_Activity_. Output exactly the lines below, starting with the line that has "vfov_deg: 13.9" and going on through the line that has "tilt_deg: -5.9", both included, and no other lines.

--- Exercise inputs Enclosed Below ---

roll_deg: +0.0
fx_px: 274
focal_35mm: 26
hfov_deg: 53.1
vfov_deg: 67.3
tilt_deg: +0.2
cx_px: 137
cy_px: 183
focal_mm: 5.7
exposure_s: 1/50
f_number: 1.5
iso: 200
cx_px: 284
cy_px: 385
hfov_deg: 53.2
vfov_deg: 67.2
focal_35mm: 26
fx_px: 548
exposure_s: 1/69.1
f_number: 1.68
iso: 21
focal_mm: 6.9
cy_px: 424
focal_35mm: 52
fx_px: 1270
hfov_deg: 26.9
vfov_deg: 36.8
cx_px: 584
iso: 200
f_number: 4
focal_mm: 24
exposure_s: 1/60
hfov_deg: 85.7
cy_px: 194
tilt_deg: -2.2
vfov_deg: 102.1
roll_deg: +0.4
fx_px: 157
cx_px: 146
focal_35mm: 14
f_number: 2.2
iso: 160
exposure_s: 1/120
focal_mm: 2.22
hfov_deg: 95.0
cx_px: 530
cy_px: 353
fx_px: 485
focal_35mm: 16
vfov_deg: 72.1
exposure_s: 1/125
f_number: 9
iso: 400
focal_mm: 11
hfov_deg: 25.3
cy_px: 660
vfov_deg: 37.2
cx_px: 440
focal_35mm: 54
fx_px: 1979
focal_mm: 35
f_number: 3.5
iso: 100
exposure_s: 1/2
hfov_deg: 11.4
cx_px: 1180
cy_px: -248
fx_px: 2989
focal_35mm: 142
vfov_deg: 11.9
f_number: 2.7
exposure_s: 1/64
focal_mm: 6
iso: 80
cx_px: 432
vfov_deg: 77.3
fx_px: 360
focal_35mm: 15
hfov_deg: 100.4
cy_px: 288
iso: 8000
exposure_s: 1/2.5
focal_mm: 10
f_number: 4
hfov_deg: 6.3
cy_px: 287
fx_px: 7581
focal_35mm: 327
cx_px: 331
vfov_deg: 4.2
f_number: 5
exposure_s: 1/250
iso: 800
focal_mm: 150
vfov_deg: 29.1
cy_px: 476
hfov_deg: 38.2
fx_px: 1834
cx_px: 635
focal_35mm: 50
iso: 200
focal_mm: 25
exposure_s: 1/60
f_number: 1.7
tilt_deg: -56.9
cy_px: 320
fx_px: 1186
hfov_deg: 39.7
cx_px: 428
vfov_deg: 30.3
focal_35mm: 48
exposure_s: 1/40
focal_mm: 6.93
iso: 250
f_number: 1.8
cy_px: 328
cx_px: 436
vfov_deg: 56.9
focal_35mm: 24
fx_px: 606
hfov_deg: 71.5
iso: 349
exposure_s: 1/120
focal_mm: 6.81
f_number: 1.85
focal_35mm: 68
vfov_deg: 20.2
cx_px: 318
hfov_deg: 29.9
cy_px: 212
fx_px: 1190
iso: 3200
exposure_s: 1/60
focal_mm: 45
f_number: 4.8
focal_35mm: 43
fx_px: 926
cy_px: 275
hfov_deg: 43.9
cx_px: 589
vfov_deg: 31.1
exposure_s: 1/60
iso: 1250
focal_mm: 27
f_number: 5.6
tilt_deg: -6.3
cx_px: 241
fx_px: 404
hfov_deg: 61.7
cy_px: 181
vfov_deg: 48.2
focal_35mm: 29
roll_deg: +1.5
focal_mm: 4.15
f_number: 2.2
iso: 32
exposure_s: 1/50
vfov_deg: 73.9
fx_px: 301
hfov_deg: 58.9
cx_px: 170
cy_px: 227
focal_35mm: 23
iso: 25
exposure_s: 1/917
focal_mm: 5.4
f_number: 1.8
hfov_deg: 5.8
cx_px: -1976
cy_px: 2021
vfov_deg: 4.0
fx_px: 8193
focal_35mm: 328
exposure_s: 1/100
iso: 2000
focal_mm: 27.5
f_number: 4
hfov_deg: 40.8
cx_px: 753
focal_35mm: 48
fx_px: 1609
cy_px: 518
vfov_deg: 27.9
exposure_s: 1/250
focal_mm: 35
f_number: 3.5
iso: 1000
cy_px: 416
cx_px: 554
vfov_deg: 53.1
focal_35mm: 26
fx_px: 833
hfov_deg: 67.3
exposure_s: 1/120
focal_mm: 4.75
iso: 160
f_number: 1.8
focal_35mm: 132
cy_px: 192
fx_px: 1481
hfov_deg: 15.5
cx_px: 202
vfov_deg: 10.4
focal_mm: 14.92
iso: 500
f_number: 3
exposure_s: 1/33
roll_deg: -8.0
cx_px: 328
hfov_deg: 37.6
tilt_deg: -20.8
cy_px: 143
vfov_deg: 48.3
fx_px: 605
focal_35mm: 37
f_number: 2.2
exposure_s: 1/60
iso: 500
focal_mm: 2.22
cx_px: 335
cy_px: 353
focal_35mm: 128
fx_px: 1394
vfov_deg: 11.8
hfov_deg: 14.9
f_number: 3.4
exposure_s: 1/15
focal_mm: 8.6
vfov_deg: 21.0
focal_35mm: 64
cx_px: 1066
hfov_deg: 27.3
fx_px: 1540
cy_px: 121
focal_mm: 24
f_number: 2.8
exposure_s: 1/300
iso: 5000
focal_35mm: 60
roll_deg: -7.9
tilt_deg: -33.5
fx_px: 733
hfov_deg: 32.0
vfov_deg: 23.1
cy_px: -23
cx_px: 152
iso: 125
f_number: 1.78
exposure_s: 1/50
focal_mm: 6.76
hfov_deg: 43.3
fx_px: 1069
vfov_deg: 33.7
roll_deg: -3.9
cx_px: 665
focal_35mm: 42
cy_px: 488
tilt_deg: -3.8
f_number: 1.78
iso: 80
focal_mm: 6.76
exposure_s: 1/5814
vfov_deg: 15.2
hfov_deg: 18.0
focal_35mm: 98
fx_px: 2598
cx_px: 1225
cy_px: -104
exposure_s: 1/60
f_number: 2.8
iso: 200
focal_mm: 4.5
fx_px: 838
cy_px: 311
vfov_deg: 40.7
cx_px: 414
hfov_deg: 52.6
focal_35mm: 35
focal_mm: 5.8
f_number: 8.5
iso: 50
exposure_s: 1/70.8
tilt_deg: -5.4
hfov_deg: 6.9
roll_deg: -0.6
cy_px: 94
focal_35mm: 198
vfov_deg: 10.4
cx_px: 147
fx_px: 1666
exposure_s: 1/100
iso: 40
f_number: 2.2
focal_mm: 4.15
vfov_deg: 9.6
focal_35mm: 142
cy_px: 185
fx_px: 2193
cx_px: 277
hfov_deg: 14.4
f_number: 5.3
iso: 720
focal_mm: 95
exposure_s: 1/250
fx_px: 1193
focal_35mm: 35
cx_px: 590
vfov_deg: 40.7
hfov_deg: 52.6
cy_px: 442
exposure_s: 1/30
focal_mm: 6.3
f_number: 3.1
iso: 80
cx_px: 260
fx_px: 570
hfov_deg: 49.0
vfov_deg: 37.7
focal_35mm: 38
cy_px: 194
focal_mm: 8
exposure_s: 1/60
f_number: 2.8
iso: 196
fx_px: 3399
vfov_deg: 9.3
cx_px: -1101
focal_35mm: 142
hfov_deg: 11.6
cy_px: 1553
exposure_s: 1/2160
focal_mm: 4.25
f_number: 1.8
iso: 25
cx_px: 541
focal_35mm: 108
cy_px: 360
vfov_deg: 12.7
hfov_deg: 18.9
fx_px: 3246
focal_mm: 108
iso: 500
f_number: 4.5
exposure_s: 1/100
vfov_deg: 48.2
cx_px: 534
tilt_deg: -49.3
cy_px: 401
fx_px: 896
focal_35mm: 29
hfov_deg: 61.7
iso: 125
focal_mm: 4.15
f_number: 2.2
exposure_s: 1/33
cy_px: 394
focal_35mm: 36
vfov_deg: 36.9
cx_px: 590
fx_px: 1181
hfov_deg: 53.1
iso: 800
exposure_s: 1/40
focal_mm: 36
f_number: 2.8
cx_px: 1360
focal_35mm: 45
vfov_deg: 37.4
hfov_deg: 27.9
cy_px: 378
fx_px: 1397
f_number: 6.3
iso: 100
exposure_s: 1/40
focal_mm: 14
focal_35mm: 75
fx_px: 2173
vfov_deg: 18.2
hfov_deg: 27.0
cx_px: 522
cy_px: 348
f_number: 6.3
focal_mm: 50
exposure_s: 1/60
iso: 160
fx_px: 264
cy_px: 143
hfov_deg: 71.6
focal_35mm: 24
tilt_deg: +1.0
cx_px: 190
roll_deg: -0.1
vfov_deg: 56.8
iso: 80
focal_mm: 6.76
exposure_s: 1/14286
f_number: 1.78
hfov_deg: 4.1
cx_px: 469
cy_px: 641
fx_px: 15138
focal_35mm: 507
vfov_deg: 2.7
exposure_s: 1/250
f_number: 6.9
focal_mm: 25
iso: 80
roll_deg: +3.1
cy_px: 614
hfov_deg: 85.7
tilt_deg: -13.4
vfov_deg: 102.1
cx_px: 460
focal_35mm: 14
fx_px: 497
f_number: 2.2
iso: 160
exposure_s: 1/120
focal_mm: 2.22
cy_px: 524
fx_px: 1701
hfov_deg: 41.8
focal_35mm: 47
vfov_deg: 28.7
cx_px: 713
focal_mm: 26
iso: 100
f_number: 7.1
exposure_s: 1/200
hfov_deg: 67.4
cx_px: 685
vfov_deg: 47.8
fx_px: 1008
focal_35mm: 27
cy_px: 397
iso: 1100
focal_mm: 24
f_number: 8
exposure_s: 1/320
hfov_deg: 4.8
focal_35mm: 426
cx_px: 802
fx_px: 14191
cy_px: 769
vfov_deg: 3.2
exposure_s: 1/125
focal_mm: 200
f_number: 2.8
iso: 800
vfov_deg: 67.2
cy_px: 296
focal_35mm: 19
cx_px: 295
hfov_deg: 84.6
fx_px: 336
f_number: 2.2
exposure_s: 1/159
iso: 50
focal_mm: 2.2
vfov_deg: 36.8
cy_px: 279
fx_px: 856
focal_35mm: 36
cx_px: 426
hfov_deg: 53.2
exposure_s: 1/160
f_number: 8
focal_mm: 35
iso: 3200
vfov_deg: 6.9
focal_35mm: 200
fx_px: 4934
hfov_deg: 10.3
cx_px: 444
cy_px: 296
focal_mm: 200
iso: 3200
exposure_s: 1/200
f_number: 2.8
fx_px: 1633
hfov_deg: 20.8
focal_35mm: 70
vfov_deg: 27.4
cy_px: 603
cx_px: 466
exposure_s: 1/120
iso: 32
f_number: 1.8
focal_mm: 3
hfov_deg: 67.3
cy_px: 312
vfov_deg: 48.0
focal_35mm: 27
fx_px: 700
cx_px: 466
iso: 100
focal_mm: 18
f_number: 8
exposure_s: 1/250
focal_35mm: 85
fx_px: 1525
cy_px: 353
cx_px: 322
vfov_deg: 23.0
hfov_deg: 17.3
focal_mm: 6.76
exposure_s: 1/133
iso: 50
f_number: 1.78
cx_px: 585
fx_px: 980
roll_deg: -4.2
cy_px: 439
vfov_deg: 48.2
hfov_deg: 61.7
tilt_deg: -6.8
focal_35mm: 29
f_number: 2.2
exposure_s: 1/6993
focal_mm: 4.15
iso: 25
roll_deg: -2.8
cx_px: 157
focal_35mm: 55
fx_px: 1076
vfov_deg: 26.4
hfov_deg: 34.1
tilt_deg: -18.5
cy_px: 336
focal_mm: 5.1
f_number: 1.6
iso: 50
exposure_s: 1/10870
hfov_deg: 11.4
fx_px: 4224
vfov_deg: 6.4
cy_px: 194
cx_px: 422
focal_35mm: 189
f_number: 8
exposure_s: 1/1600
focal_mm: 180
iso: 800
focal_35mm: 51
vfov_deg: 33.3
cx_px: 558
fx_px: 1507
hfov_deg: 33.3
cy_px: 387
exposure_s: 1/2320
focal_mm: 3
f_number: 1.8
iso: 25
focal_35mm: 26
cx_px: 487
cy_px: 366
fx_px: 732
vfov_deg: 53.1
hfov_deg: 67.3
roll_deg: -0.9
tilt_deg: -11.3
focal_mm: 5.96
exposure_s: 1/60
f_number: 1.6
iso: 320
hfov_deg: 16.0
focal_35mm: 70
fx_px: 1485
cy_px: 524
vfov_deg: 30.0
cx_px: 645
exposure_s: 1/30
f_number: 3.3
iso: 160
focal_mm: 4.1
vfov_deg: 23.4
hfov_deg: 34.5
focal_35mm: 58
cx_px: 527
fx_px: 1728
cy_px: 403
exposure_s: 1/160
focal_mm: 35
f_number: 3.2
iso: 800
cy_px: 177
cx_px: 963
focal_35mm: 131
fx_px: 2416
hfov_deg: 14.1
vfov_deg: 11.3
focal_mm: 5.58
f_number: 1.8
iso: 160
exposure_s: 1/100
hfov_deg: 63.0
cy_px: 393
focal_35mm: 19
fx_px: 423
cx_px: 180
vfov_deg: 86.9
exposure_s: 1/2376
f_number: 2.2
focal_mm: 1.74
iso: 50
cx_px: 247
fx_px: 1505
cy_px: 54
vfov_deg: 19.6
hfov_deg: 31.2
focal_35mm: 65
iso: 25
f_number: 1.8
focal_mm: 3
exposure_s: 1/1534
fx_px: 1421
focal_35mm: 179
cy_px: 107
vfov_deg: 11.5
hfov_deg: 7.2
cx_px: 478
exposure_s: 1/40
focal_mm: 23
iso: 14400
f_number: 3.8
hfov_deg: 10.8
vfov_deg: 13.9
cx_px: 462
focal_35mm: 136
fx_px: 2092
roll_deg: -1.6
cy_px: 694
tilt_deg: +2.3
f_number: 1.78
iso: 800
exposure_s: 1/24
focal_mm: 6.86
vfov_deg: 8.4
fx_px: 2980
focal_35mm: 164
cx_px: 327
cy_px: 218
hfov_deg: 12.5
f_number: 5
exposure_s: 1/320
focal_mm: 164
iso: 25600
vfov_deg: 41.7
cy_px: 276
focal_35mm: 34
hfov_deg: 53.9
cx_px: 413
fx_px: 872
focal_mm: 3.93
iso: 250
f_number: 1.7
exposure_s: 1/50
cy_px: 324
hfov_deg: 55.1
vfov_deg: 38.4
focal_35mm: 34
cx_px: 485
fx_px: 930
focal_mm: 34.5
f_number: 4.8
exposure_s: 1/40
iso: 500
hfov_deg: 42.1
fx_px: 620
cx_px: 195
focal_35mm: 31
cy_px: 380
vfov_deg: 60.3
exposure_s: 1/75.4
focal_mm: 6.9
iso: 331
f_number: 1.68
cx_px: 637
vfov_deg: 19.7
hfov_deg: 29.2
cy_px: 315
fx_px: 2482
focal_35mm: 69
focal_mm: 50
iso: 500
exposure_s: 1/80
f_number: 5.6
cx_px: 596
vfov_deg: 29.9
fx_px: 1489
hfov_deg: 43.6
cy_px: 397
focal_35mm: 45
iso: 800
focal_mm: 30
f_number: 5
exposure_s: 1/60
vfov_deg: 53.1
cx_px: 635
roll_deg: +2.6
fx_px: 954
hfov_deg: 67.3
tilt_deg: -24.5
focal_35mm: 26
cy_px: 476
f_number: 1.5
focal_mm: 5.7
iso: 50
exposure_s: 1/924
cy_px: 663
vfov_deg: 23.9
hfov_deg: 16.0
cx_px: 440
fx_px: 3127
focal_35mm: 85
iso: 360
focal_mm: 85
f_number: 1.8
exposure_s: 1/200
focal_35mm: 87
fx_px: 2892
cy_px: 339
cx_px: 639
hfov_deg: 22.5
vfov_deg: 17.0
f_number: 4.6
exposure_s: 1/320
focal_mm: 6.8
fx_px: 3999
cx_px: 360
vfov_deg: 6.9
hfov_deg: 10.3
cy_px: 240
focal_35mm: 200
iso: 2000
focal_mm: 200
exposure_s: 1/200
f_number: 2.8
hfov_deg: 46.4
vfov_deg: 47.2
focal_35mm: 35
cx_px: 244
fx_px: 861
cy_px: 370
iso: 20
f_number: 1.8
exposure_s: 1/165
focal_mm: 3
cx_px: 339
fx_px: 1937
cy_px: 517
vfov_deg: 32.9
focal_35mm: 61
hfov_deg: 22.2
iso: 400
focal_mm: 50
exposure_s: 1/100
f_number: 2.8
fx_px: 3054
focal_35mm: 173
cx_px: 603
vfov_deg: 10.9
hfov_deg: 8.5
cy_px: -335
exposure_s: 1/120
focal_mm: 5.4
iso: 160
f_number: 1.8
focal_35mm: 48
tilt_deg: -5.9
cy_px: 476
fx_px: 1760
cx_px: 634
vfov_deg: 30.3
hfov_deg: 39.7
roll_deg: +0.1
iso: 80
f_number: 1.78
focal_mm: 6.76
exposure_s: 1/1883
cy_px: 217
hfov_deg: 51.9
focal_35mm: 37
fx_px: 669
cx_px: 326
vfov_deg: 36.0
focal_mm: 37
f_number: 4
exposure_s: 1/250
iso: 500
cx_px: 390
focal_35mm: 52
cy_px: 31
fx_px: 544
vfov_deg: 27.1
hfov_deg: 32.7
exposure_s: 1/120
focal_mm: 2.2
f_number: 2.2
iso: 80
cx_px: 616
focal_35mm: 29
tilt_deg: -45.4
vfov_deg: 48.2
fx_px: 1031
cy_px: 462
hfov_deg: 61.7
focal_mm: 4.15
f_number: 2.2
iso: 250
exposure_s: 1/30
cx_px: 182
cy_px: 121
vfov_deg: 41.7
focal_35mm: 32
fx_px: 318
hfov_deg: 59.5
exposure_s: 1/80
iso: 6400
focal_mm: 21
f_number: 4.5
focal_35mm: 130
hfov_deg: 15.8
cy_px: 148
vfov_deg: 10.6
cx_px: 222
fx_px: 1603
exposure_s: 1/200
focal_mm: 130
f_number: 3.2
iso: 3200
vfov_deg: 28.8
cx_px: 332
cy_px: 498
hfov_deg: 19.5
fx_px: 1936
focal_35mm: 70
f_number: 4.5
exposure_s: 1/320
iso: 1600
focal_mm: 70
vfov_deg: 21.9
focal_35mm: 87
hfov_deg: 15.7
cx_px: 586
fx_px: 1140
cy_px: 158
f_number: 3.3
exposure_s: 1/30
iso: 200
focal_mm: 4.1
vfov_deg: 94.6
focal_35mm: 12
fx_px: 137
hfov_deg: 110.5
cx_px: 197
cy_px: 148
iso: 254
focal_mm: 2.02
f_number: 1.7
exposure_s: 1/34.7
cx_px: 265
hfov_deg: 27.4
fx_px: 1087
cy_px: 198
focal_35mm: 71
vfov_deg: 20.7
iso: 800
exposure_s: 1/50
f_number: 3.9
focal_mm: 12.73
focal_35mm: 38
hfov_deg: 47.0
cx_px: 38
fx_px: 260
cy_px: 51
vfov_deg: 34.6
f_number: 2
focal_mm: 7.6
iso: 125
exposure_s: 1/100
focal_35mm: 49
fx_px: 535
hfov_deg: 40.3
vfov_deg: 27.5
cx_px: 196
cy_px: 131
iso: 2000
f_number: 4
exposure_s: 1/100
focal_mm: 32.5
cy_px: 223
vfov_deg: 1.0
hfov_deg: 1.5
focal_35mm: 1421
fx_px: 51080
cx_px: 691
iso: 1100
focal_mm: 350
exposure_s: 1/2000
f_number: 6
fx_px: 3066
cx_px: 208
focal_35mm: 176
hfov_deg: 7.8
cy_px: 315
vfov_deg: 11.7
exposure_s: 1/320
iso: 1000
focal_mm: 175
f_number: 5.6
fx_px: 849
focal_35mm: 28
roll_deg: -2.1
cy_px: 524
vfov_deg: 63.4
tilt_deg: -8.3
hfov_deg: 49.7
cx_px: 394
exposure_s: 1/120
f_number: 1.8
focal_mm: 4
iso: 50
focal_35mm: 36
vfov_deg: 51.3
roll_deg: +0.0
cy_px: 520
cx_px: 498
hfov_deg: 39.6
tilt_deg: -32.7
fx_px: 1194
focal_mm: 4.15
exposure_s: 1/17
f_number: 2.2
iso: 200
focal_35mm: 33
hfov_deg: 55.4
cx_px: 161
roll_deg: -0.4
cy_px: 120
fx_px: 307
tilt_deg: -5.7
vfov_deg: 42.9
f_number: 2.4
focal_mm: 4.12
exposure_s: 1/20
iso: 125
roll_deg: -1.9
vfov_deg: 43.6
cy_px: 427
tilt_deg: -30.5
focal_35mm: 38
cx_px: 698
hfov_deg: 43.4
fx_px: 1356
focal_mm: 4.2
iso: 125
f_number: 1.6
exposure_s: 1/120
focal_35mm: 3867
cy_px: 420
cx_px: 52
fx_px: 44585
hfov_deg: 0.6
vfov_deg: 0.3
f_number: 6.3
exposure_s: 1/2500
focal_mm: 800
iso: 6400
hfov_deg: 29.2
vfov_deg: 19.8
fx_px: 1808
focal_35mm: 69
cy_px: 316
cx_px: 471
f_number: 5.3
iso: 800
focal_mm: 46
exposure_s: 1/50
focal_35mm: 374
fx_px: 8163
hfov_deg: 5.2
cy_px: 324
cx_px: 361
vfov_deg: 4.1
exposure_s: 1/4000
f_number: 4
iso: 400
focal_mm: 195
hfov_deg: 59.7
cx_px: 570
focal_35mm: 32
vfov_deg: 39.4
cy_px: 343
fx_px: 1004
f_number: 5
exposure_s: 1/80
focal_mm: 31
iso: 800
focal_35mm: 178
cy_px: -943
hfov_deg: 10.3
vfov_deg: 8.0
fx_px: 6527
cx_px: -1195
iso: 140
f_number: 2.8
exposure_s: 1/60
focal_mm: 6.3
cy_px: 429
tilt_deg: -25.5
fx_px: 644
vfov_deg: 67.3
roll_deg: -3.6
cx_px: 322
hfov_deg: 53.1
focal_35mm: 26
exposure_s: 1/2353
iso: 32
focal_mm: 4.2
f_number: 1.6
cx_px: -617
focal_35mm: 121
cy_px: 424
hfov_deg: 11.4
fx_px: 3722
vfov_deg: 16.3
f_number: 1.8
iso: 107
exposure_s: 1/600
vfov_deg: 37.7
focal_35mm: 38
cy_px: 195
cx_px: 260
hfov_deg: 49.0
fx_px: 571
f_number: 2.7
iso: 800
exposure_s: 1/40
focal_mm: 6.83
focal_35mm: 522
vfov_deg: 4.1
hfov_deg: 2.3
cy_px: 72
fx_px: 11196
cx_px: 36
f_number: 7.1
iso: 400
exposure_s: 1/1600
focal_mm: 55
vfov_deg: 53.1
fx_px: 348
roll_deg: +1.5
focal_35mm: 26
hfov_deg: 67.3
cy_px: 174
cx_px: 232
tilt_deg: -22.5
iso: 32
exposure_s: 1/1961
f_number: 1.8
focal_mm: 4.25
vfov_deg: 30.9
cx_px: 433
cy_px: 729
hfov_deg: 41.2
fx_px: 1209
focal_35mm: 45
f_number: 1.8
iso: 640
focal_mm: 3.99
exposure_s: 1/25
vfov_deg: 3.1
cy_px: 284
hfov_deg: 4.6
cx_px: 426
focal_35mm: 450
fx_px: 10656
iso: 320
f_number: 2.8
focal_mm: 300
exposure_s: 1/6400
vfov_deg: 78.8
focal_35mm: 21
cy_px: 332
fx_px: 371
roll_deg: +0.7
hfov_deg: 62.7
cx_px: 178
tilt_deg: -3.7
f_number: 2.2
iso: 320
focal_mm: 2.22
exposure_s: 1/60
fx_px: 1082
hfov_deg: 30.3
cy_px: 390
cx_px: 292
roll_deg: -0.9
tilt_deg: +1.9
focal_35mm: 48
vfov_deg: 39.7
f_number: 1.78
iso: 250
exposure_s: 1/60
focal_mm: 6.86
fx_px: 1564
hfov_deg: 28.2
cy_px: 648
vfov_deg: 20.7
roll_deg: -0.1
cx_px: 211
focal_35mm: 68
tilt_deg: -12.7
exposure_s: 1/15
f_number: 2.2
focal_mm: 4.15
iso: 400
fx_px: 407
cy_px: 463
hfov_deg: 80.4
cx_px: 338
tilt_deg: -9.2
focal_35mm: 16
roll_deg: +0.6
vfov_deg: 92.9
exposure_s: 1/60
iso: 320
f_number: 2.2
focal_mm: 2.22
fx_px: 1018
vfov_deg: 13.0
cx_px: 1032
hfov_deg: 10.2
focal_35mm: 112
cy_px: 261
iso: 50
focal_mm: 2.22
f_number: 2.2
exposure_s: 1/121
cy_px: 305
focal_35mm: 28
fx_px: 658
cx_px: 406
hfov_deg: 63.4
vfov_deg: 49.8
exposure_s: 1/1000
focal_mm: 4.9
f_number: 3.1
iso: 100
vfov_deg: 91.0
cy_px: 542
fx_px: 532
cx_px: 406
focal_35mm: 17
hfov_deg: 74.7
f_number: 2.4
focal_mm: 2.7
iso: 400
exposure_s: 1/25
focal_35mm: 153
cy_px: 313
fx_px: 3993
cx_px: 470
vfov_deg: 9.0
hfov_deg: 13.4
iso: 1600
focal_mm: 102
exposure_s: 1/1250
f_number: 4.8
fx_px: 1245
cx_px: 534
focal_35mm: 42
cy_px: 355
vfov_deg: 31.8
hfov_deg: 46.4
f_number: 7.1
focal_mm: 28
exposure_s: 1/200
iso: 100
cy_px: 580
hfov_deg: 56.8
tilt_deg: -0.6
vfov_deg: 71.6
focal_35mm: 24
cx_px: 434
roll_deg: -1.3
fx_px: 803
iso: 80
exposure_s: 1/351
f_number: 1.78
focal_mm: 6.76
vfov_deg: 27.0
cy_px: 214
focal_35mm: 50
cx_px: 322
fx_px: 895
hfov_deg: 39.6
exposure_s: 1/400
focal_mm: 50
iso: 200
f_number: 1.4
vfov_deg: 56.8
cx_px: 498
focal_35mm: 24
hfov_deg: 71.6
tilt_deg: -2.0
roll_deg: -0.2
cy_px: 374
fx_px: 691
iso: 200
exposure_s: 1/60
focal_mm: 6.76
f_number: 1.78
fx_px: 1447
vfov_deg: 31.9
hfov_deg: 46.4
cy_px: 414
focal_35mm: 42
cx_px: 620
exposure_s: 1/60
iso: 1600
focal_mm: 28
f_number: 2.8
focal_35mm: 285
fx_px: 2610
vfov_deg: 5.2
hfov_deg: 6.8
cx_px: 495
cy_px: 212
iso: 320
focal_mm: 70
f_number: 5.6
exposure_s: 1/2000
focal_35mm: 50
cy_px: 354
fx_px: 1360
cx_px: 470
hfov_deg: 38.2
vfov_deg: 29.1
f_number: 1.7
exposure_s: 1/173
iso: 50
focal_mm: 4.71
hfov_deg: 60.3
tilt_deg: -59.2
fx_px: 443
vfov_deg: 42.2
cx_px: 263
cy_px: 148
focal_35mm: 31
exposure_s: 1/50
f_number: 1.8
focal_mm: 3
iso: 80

--- End of Enclosed Exercise inputs ---

_Answer space_.
vfov_deg: 13.9
cx_px: 462
focal_35mm: 136
fx_px: 2092
roll_deg: -1.6
cy_px: 694
tilt_deg: +2.3
f_number: 1.78
iso: 800
exposure_s: 1/24
focal_mm: 6.86
vfov_deg: 8.4
fx_px: 2980
focal_35mm: 164
cx_px: 327
cy_px: 218
hfov_deg: 12.5
f_number: 5
exposure_s: 1/320
focal_mm: 164
iso: 25600
vfov_deg: 41.7
cy_px: 276
focal_35mm: 34
hfov_deg: 53.9
cx_px: 413
fx_px: 872
focal_mm: 3.93
iso: 250
f_number: 1.7
exposure_s: 1/50
cy_px: 324
hfov_deg: 55.1
vfov_deg: 38.4
focal_35mm: 34
cx_px: 485
fx_px: 930
focal_mm: 34.5
f_number: 4.8
exposure_s: 1/40
iso: 500
hfov_deg: 42.1
fx_px: 620
cx_px: 195
focal_35mm: 31
cy_px: 380
vfov_deg: 60.3
exposure_s: 1/75.4
focal_mm: 6.9
iso: 331
f_number: 1.68
cx_px: 637
vfov_deg: 19.7
hfov_deg: 29.2
cy_px: 315
fx_px: 2482
focal_35mm: 69
focal_mm: 50
iso: 500
exposure_s: 1/80
f_number: 5.6
cx_px: 596
vfov_deg: 29.9
fx_px: 1489
hfov_deg: 43.6
cy_px: 397
focal_35mm: 45
iso: 800
focal_mm: 30
f_number: 5
exposure_s: 1/60
vfov_deg: 53.1
cx_px: 635
roll_deg: +2.6
fx_px: 954
hfov_deg: 67.3
tilt_deg: -24.5
focal_35mm: 26
cy_px: 476
f_number: 1.5
focal_mm: 5.7
iso: 50
exposure_s: 1/924
cy_px: 663
vfov_deg: 23.9
hfov_deg: 16.0
cx_px: 440
fx_px: 3127
focal_35mm: 85
iso: 360
focal_mm: 85
f_number: 1.8
exposure_s: 1/200
focal_35mm: 87
fx_px: 2892
cy_px: 339
cx_px: 639
hfov_deg: 22.5
vfov_deg: 17.0
f_number: 4.6
exposure_s: 1/320
focal_mm: 6.8
fx_px: 3999
cx_px: 360
vfov_deg: 6.9
hfov_deg: 10.3
cy_px: 240
focal_35mm: 200
iso: 2000
focal_mm: 200
exposure_s: 1/200
f_number: 2.8
hfov_deg: 46.4
vfov_deg: 47.2
focal_35mm: 35
cx_px: 244
fx_px: 861
cy_px: 370
iso: 20
f_number: 1.8
exposure_s: 1/165
focal_mm: 3
cx_px: 339
fx_px: 1937
cy_px: 517
vfov_deg: 32.9
focal_35mm: 61
hfov_deg: 22.2
iso: 400
focal_mm: 50
exposure_s: 1/100
f_number: 2.8
fx_px: 3054
focal_35mm: 173
cx_px: 603
vfov_deg: 10.9
hfov_deg: 8.5
cy_px: -335
exposure_s: 1/120
focal_mm: 5.4
iso: 160
f_number: 1.8
focal_35mm: 48
tilt_deg: -5.9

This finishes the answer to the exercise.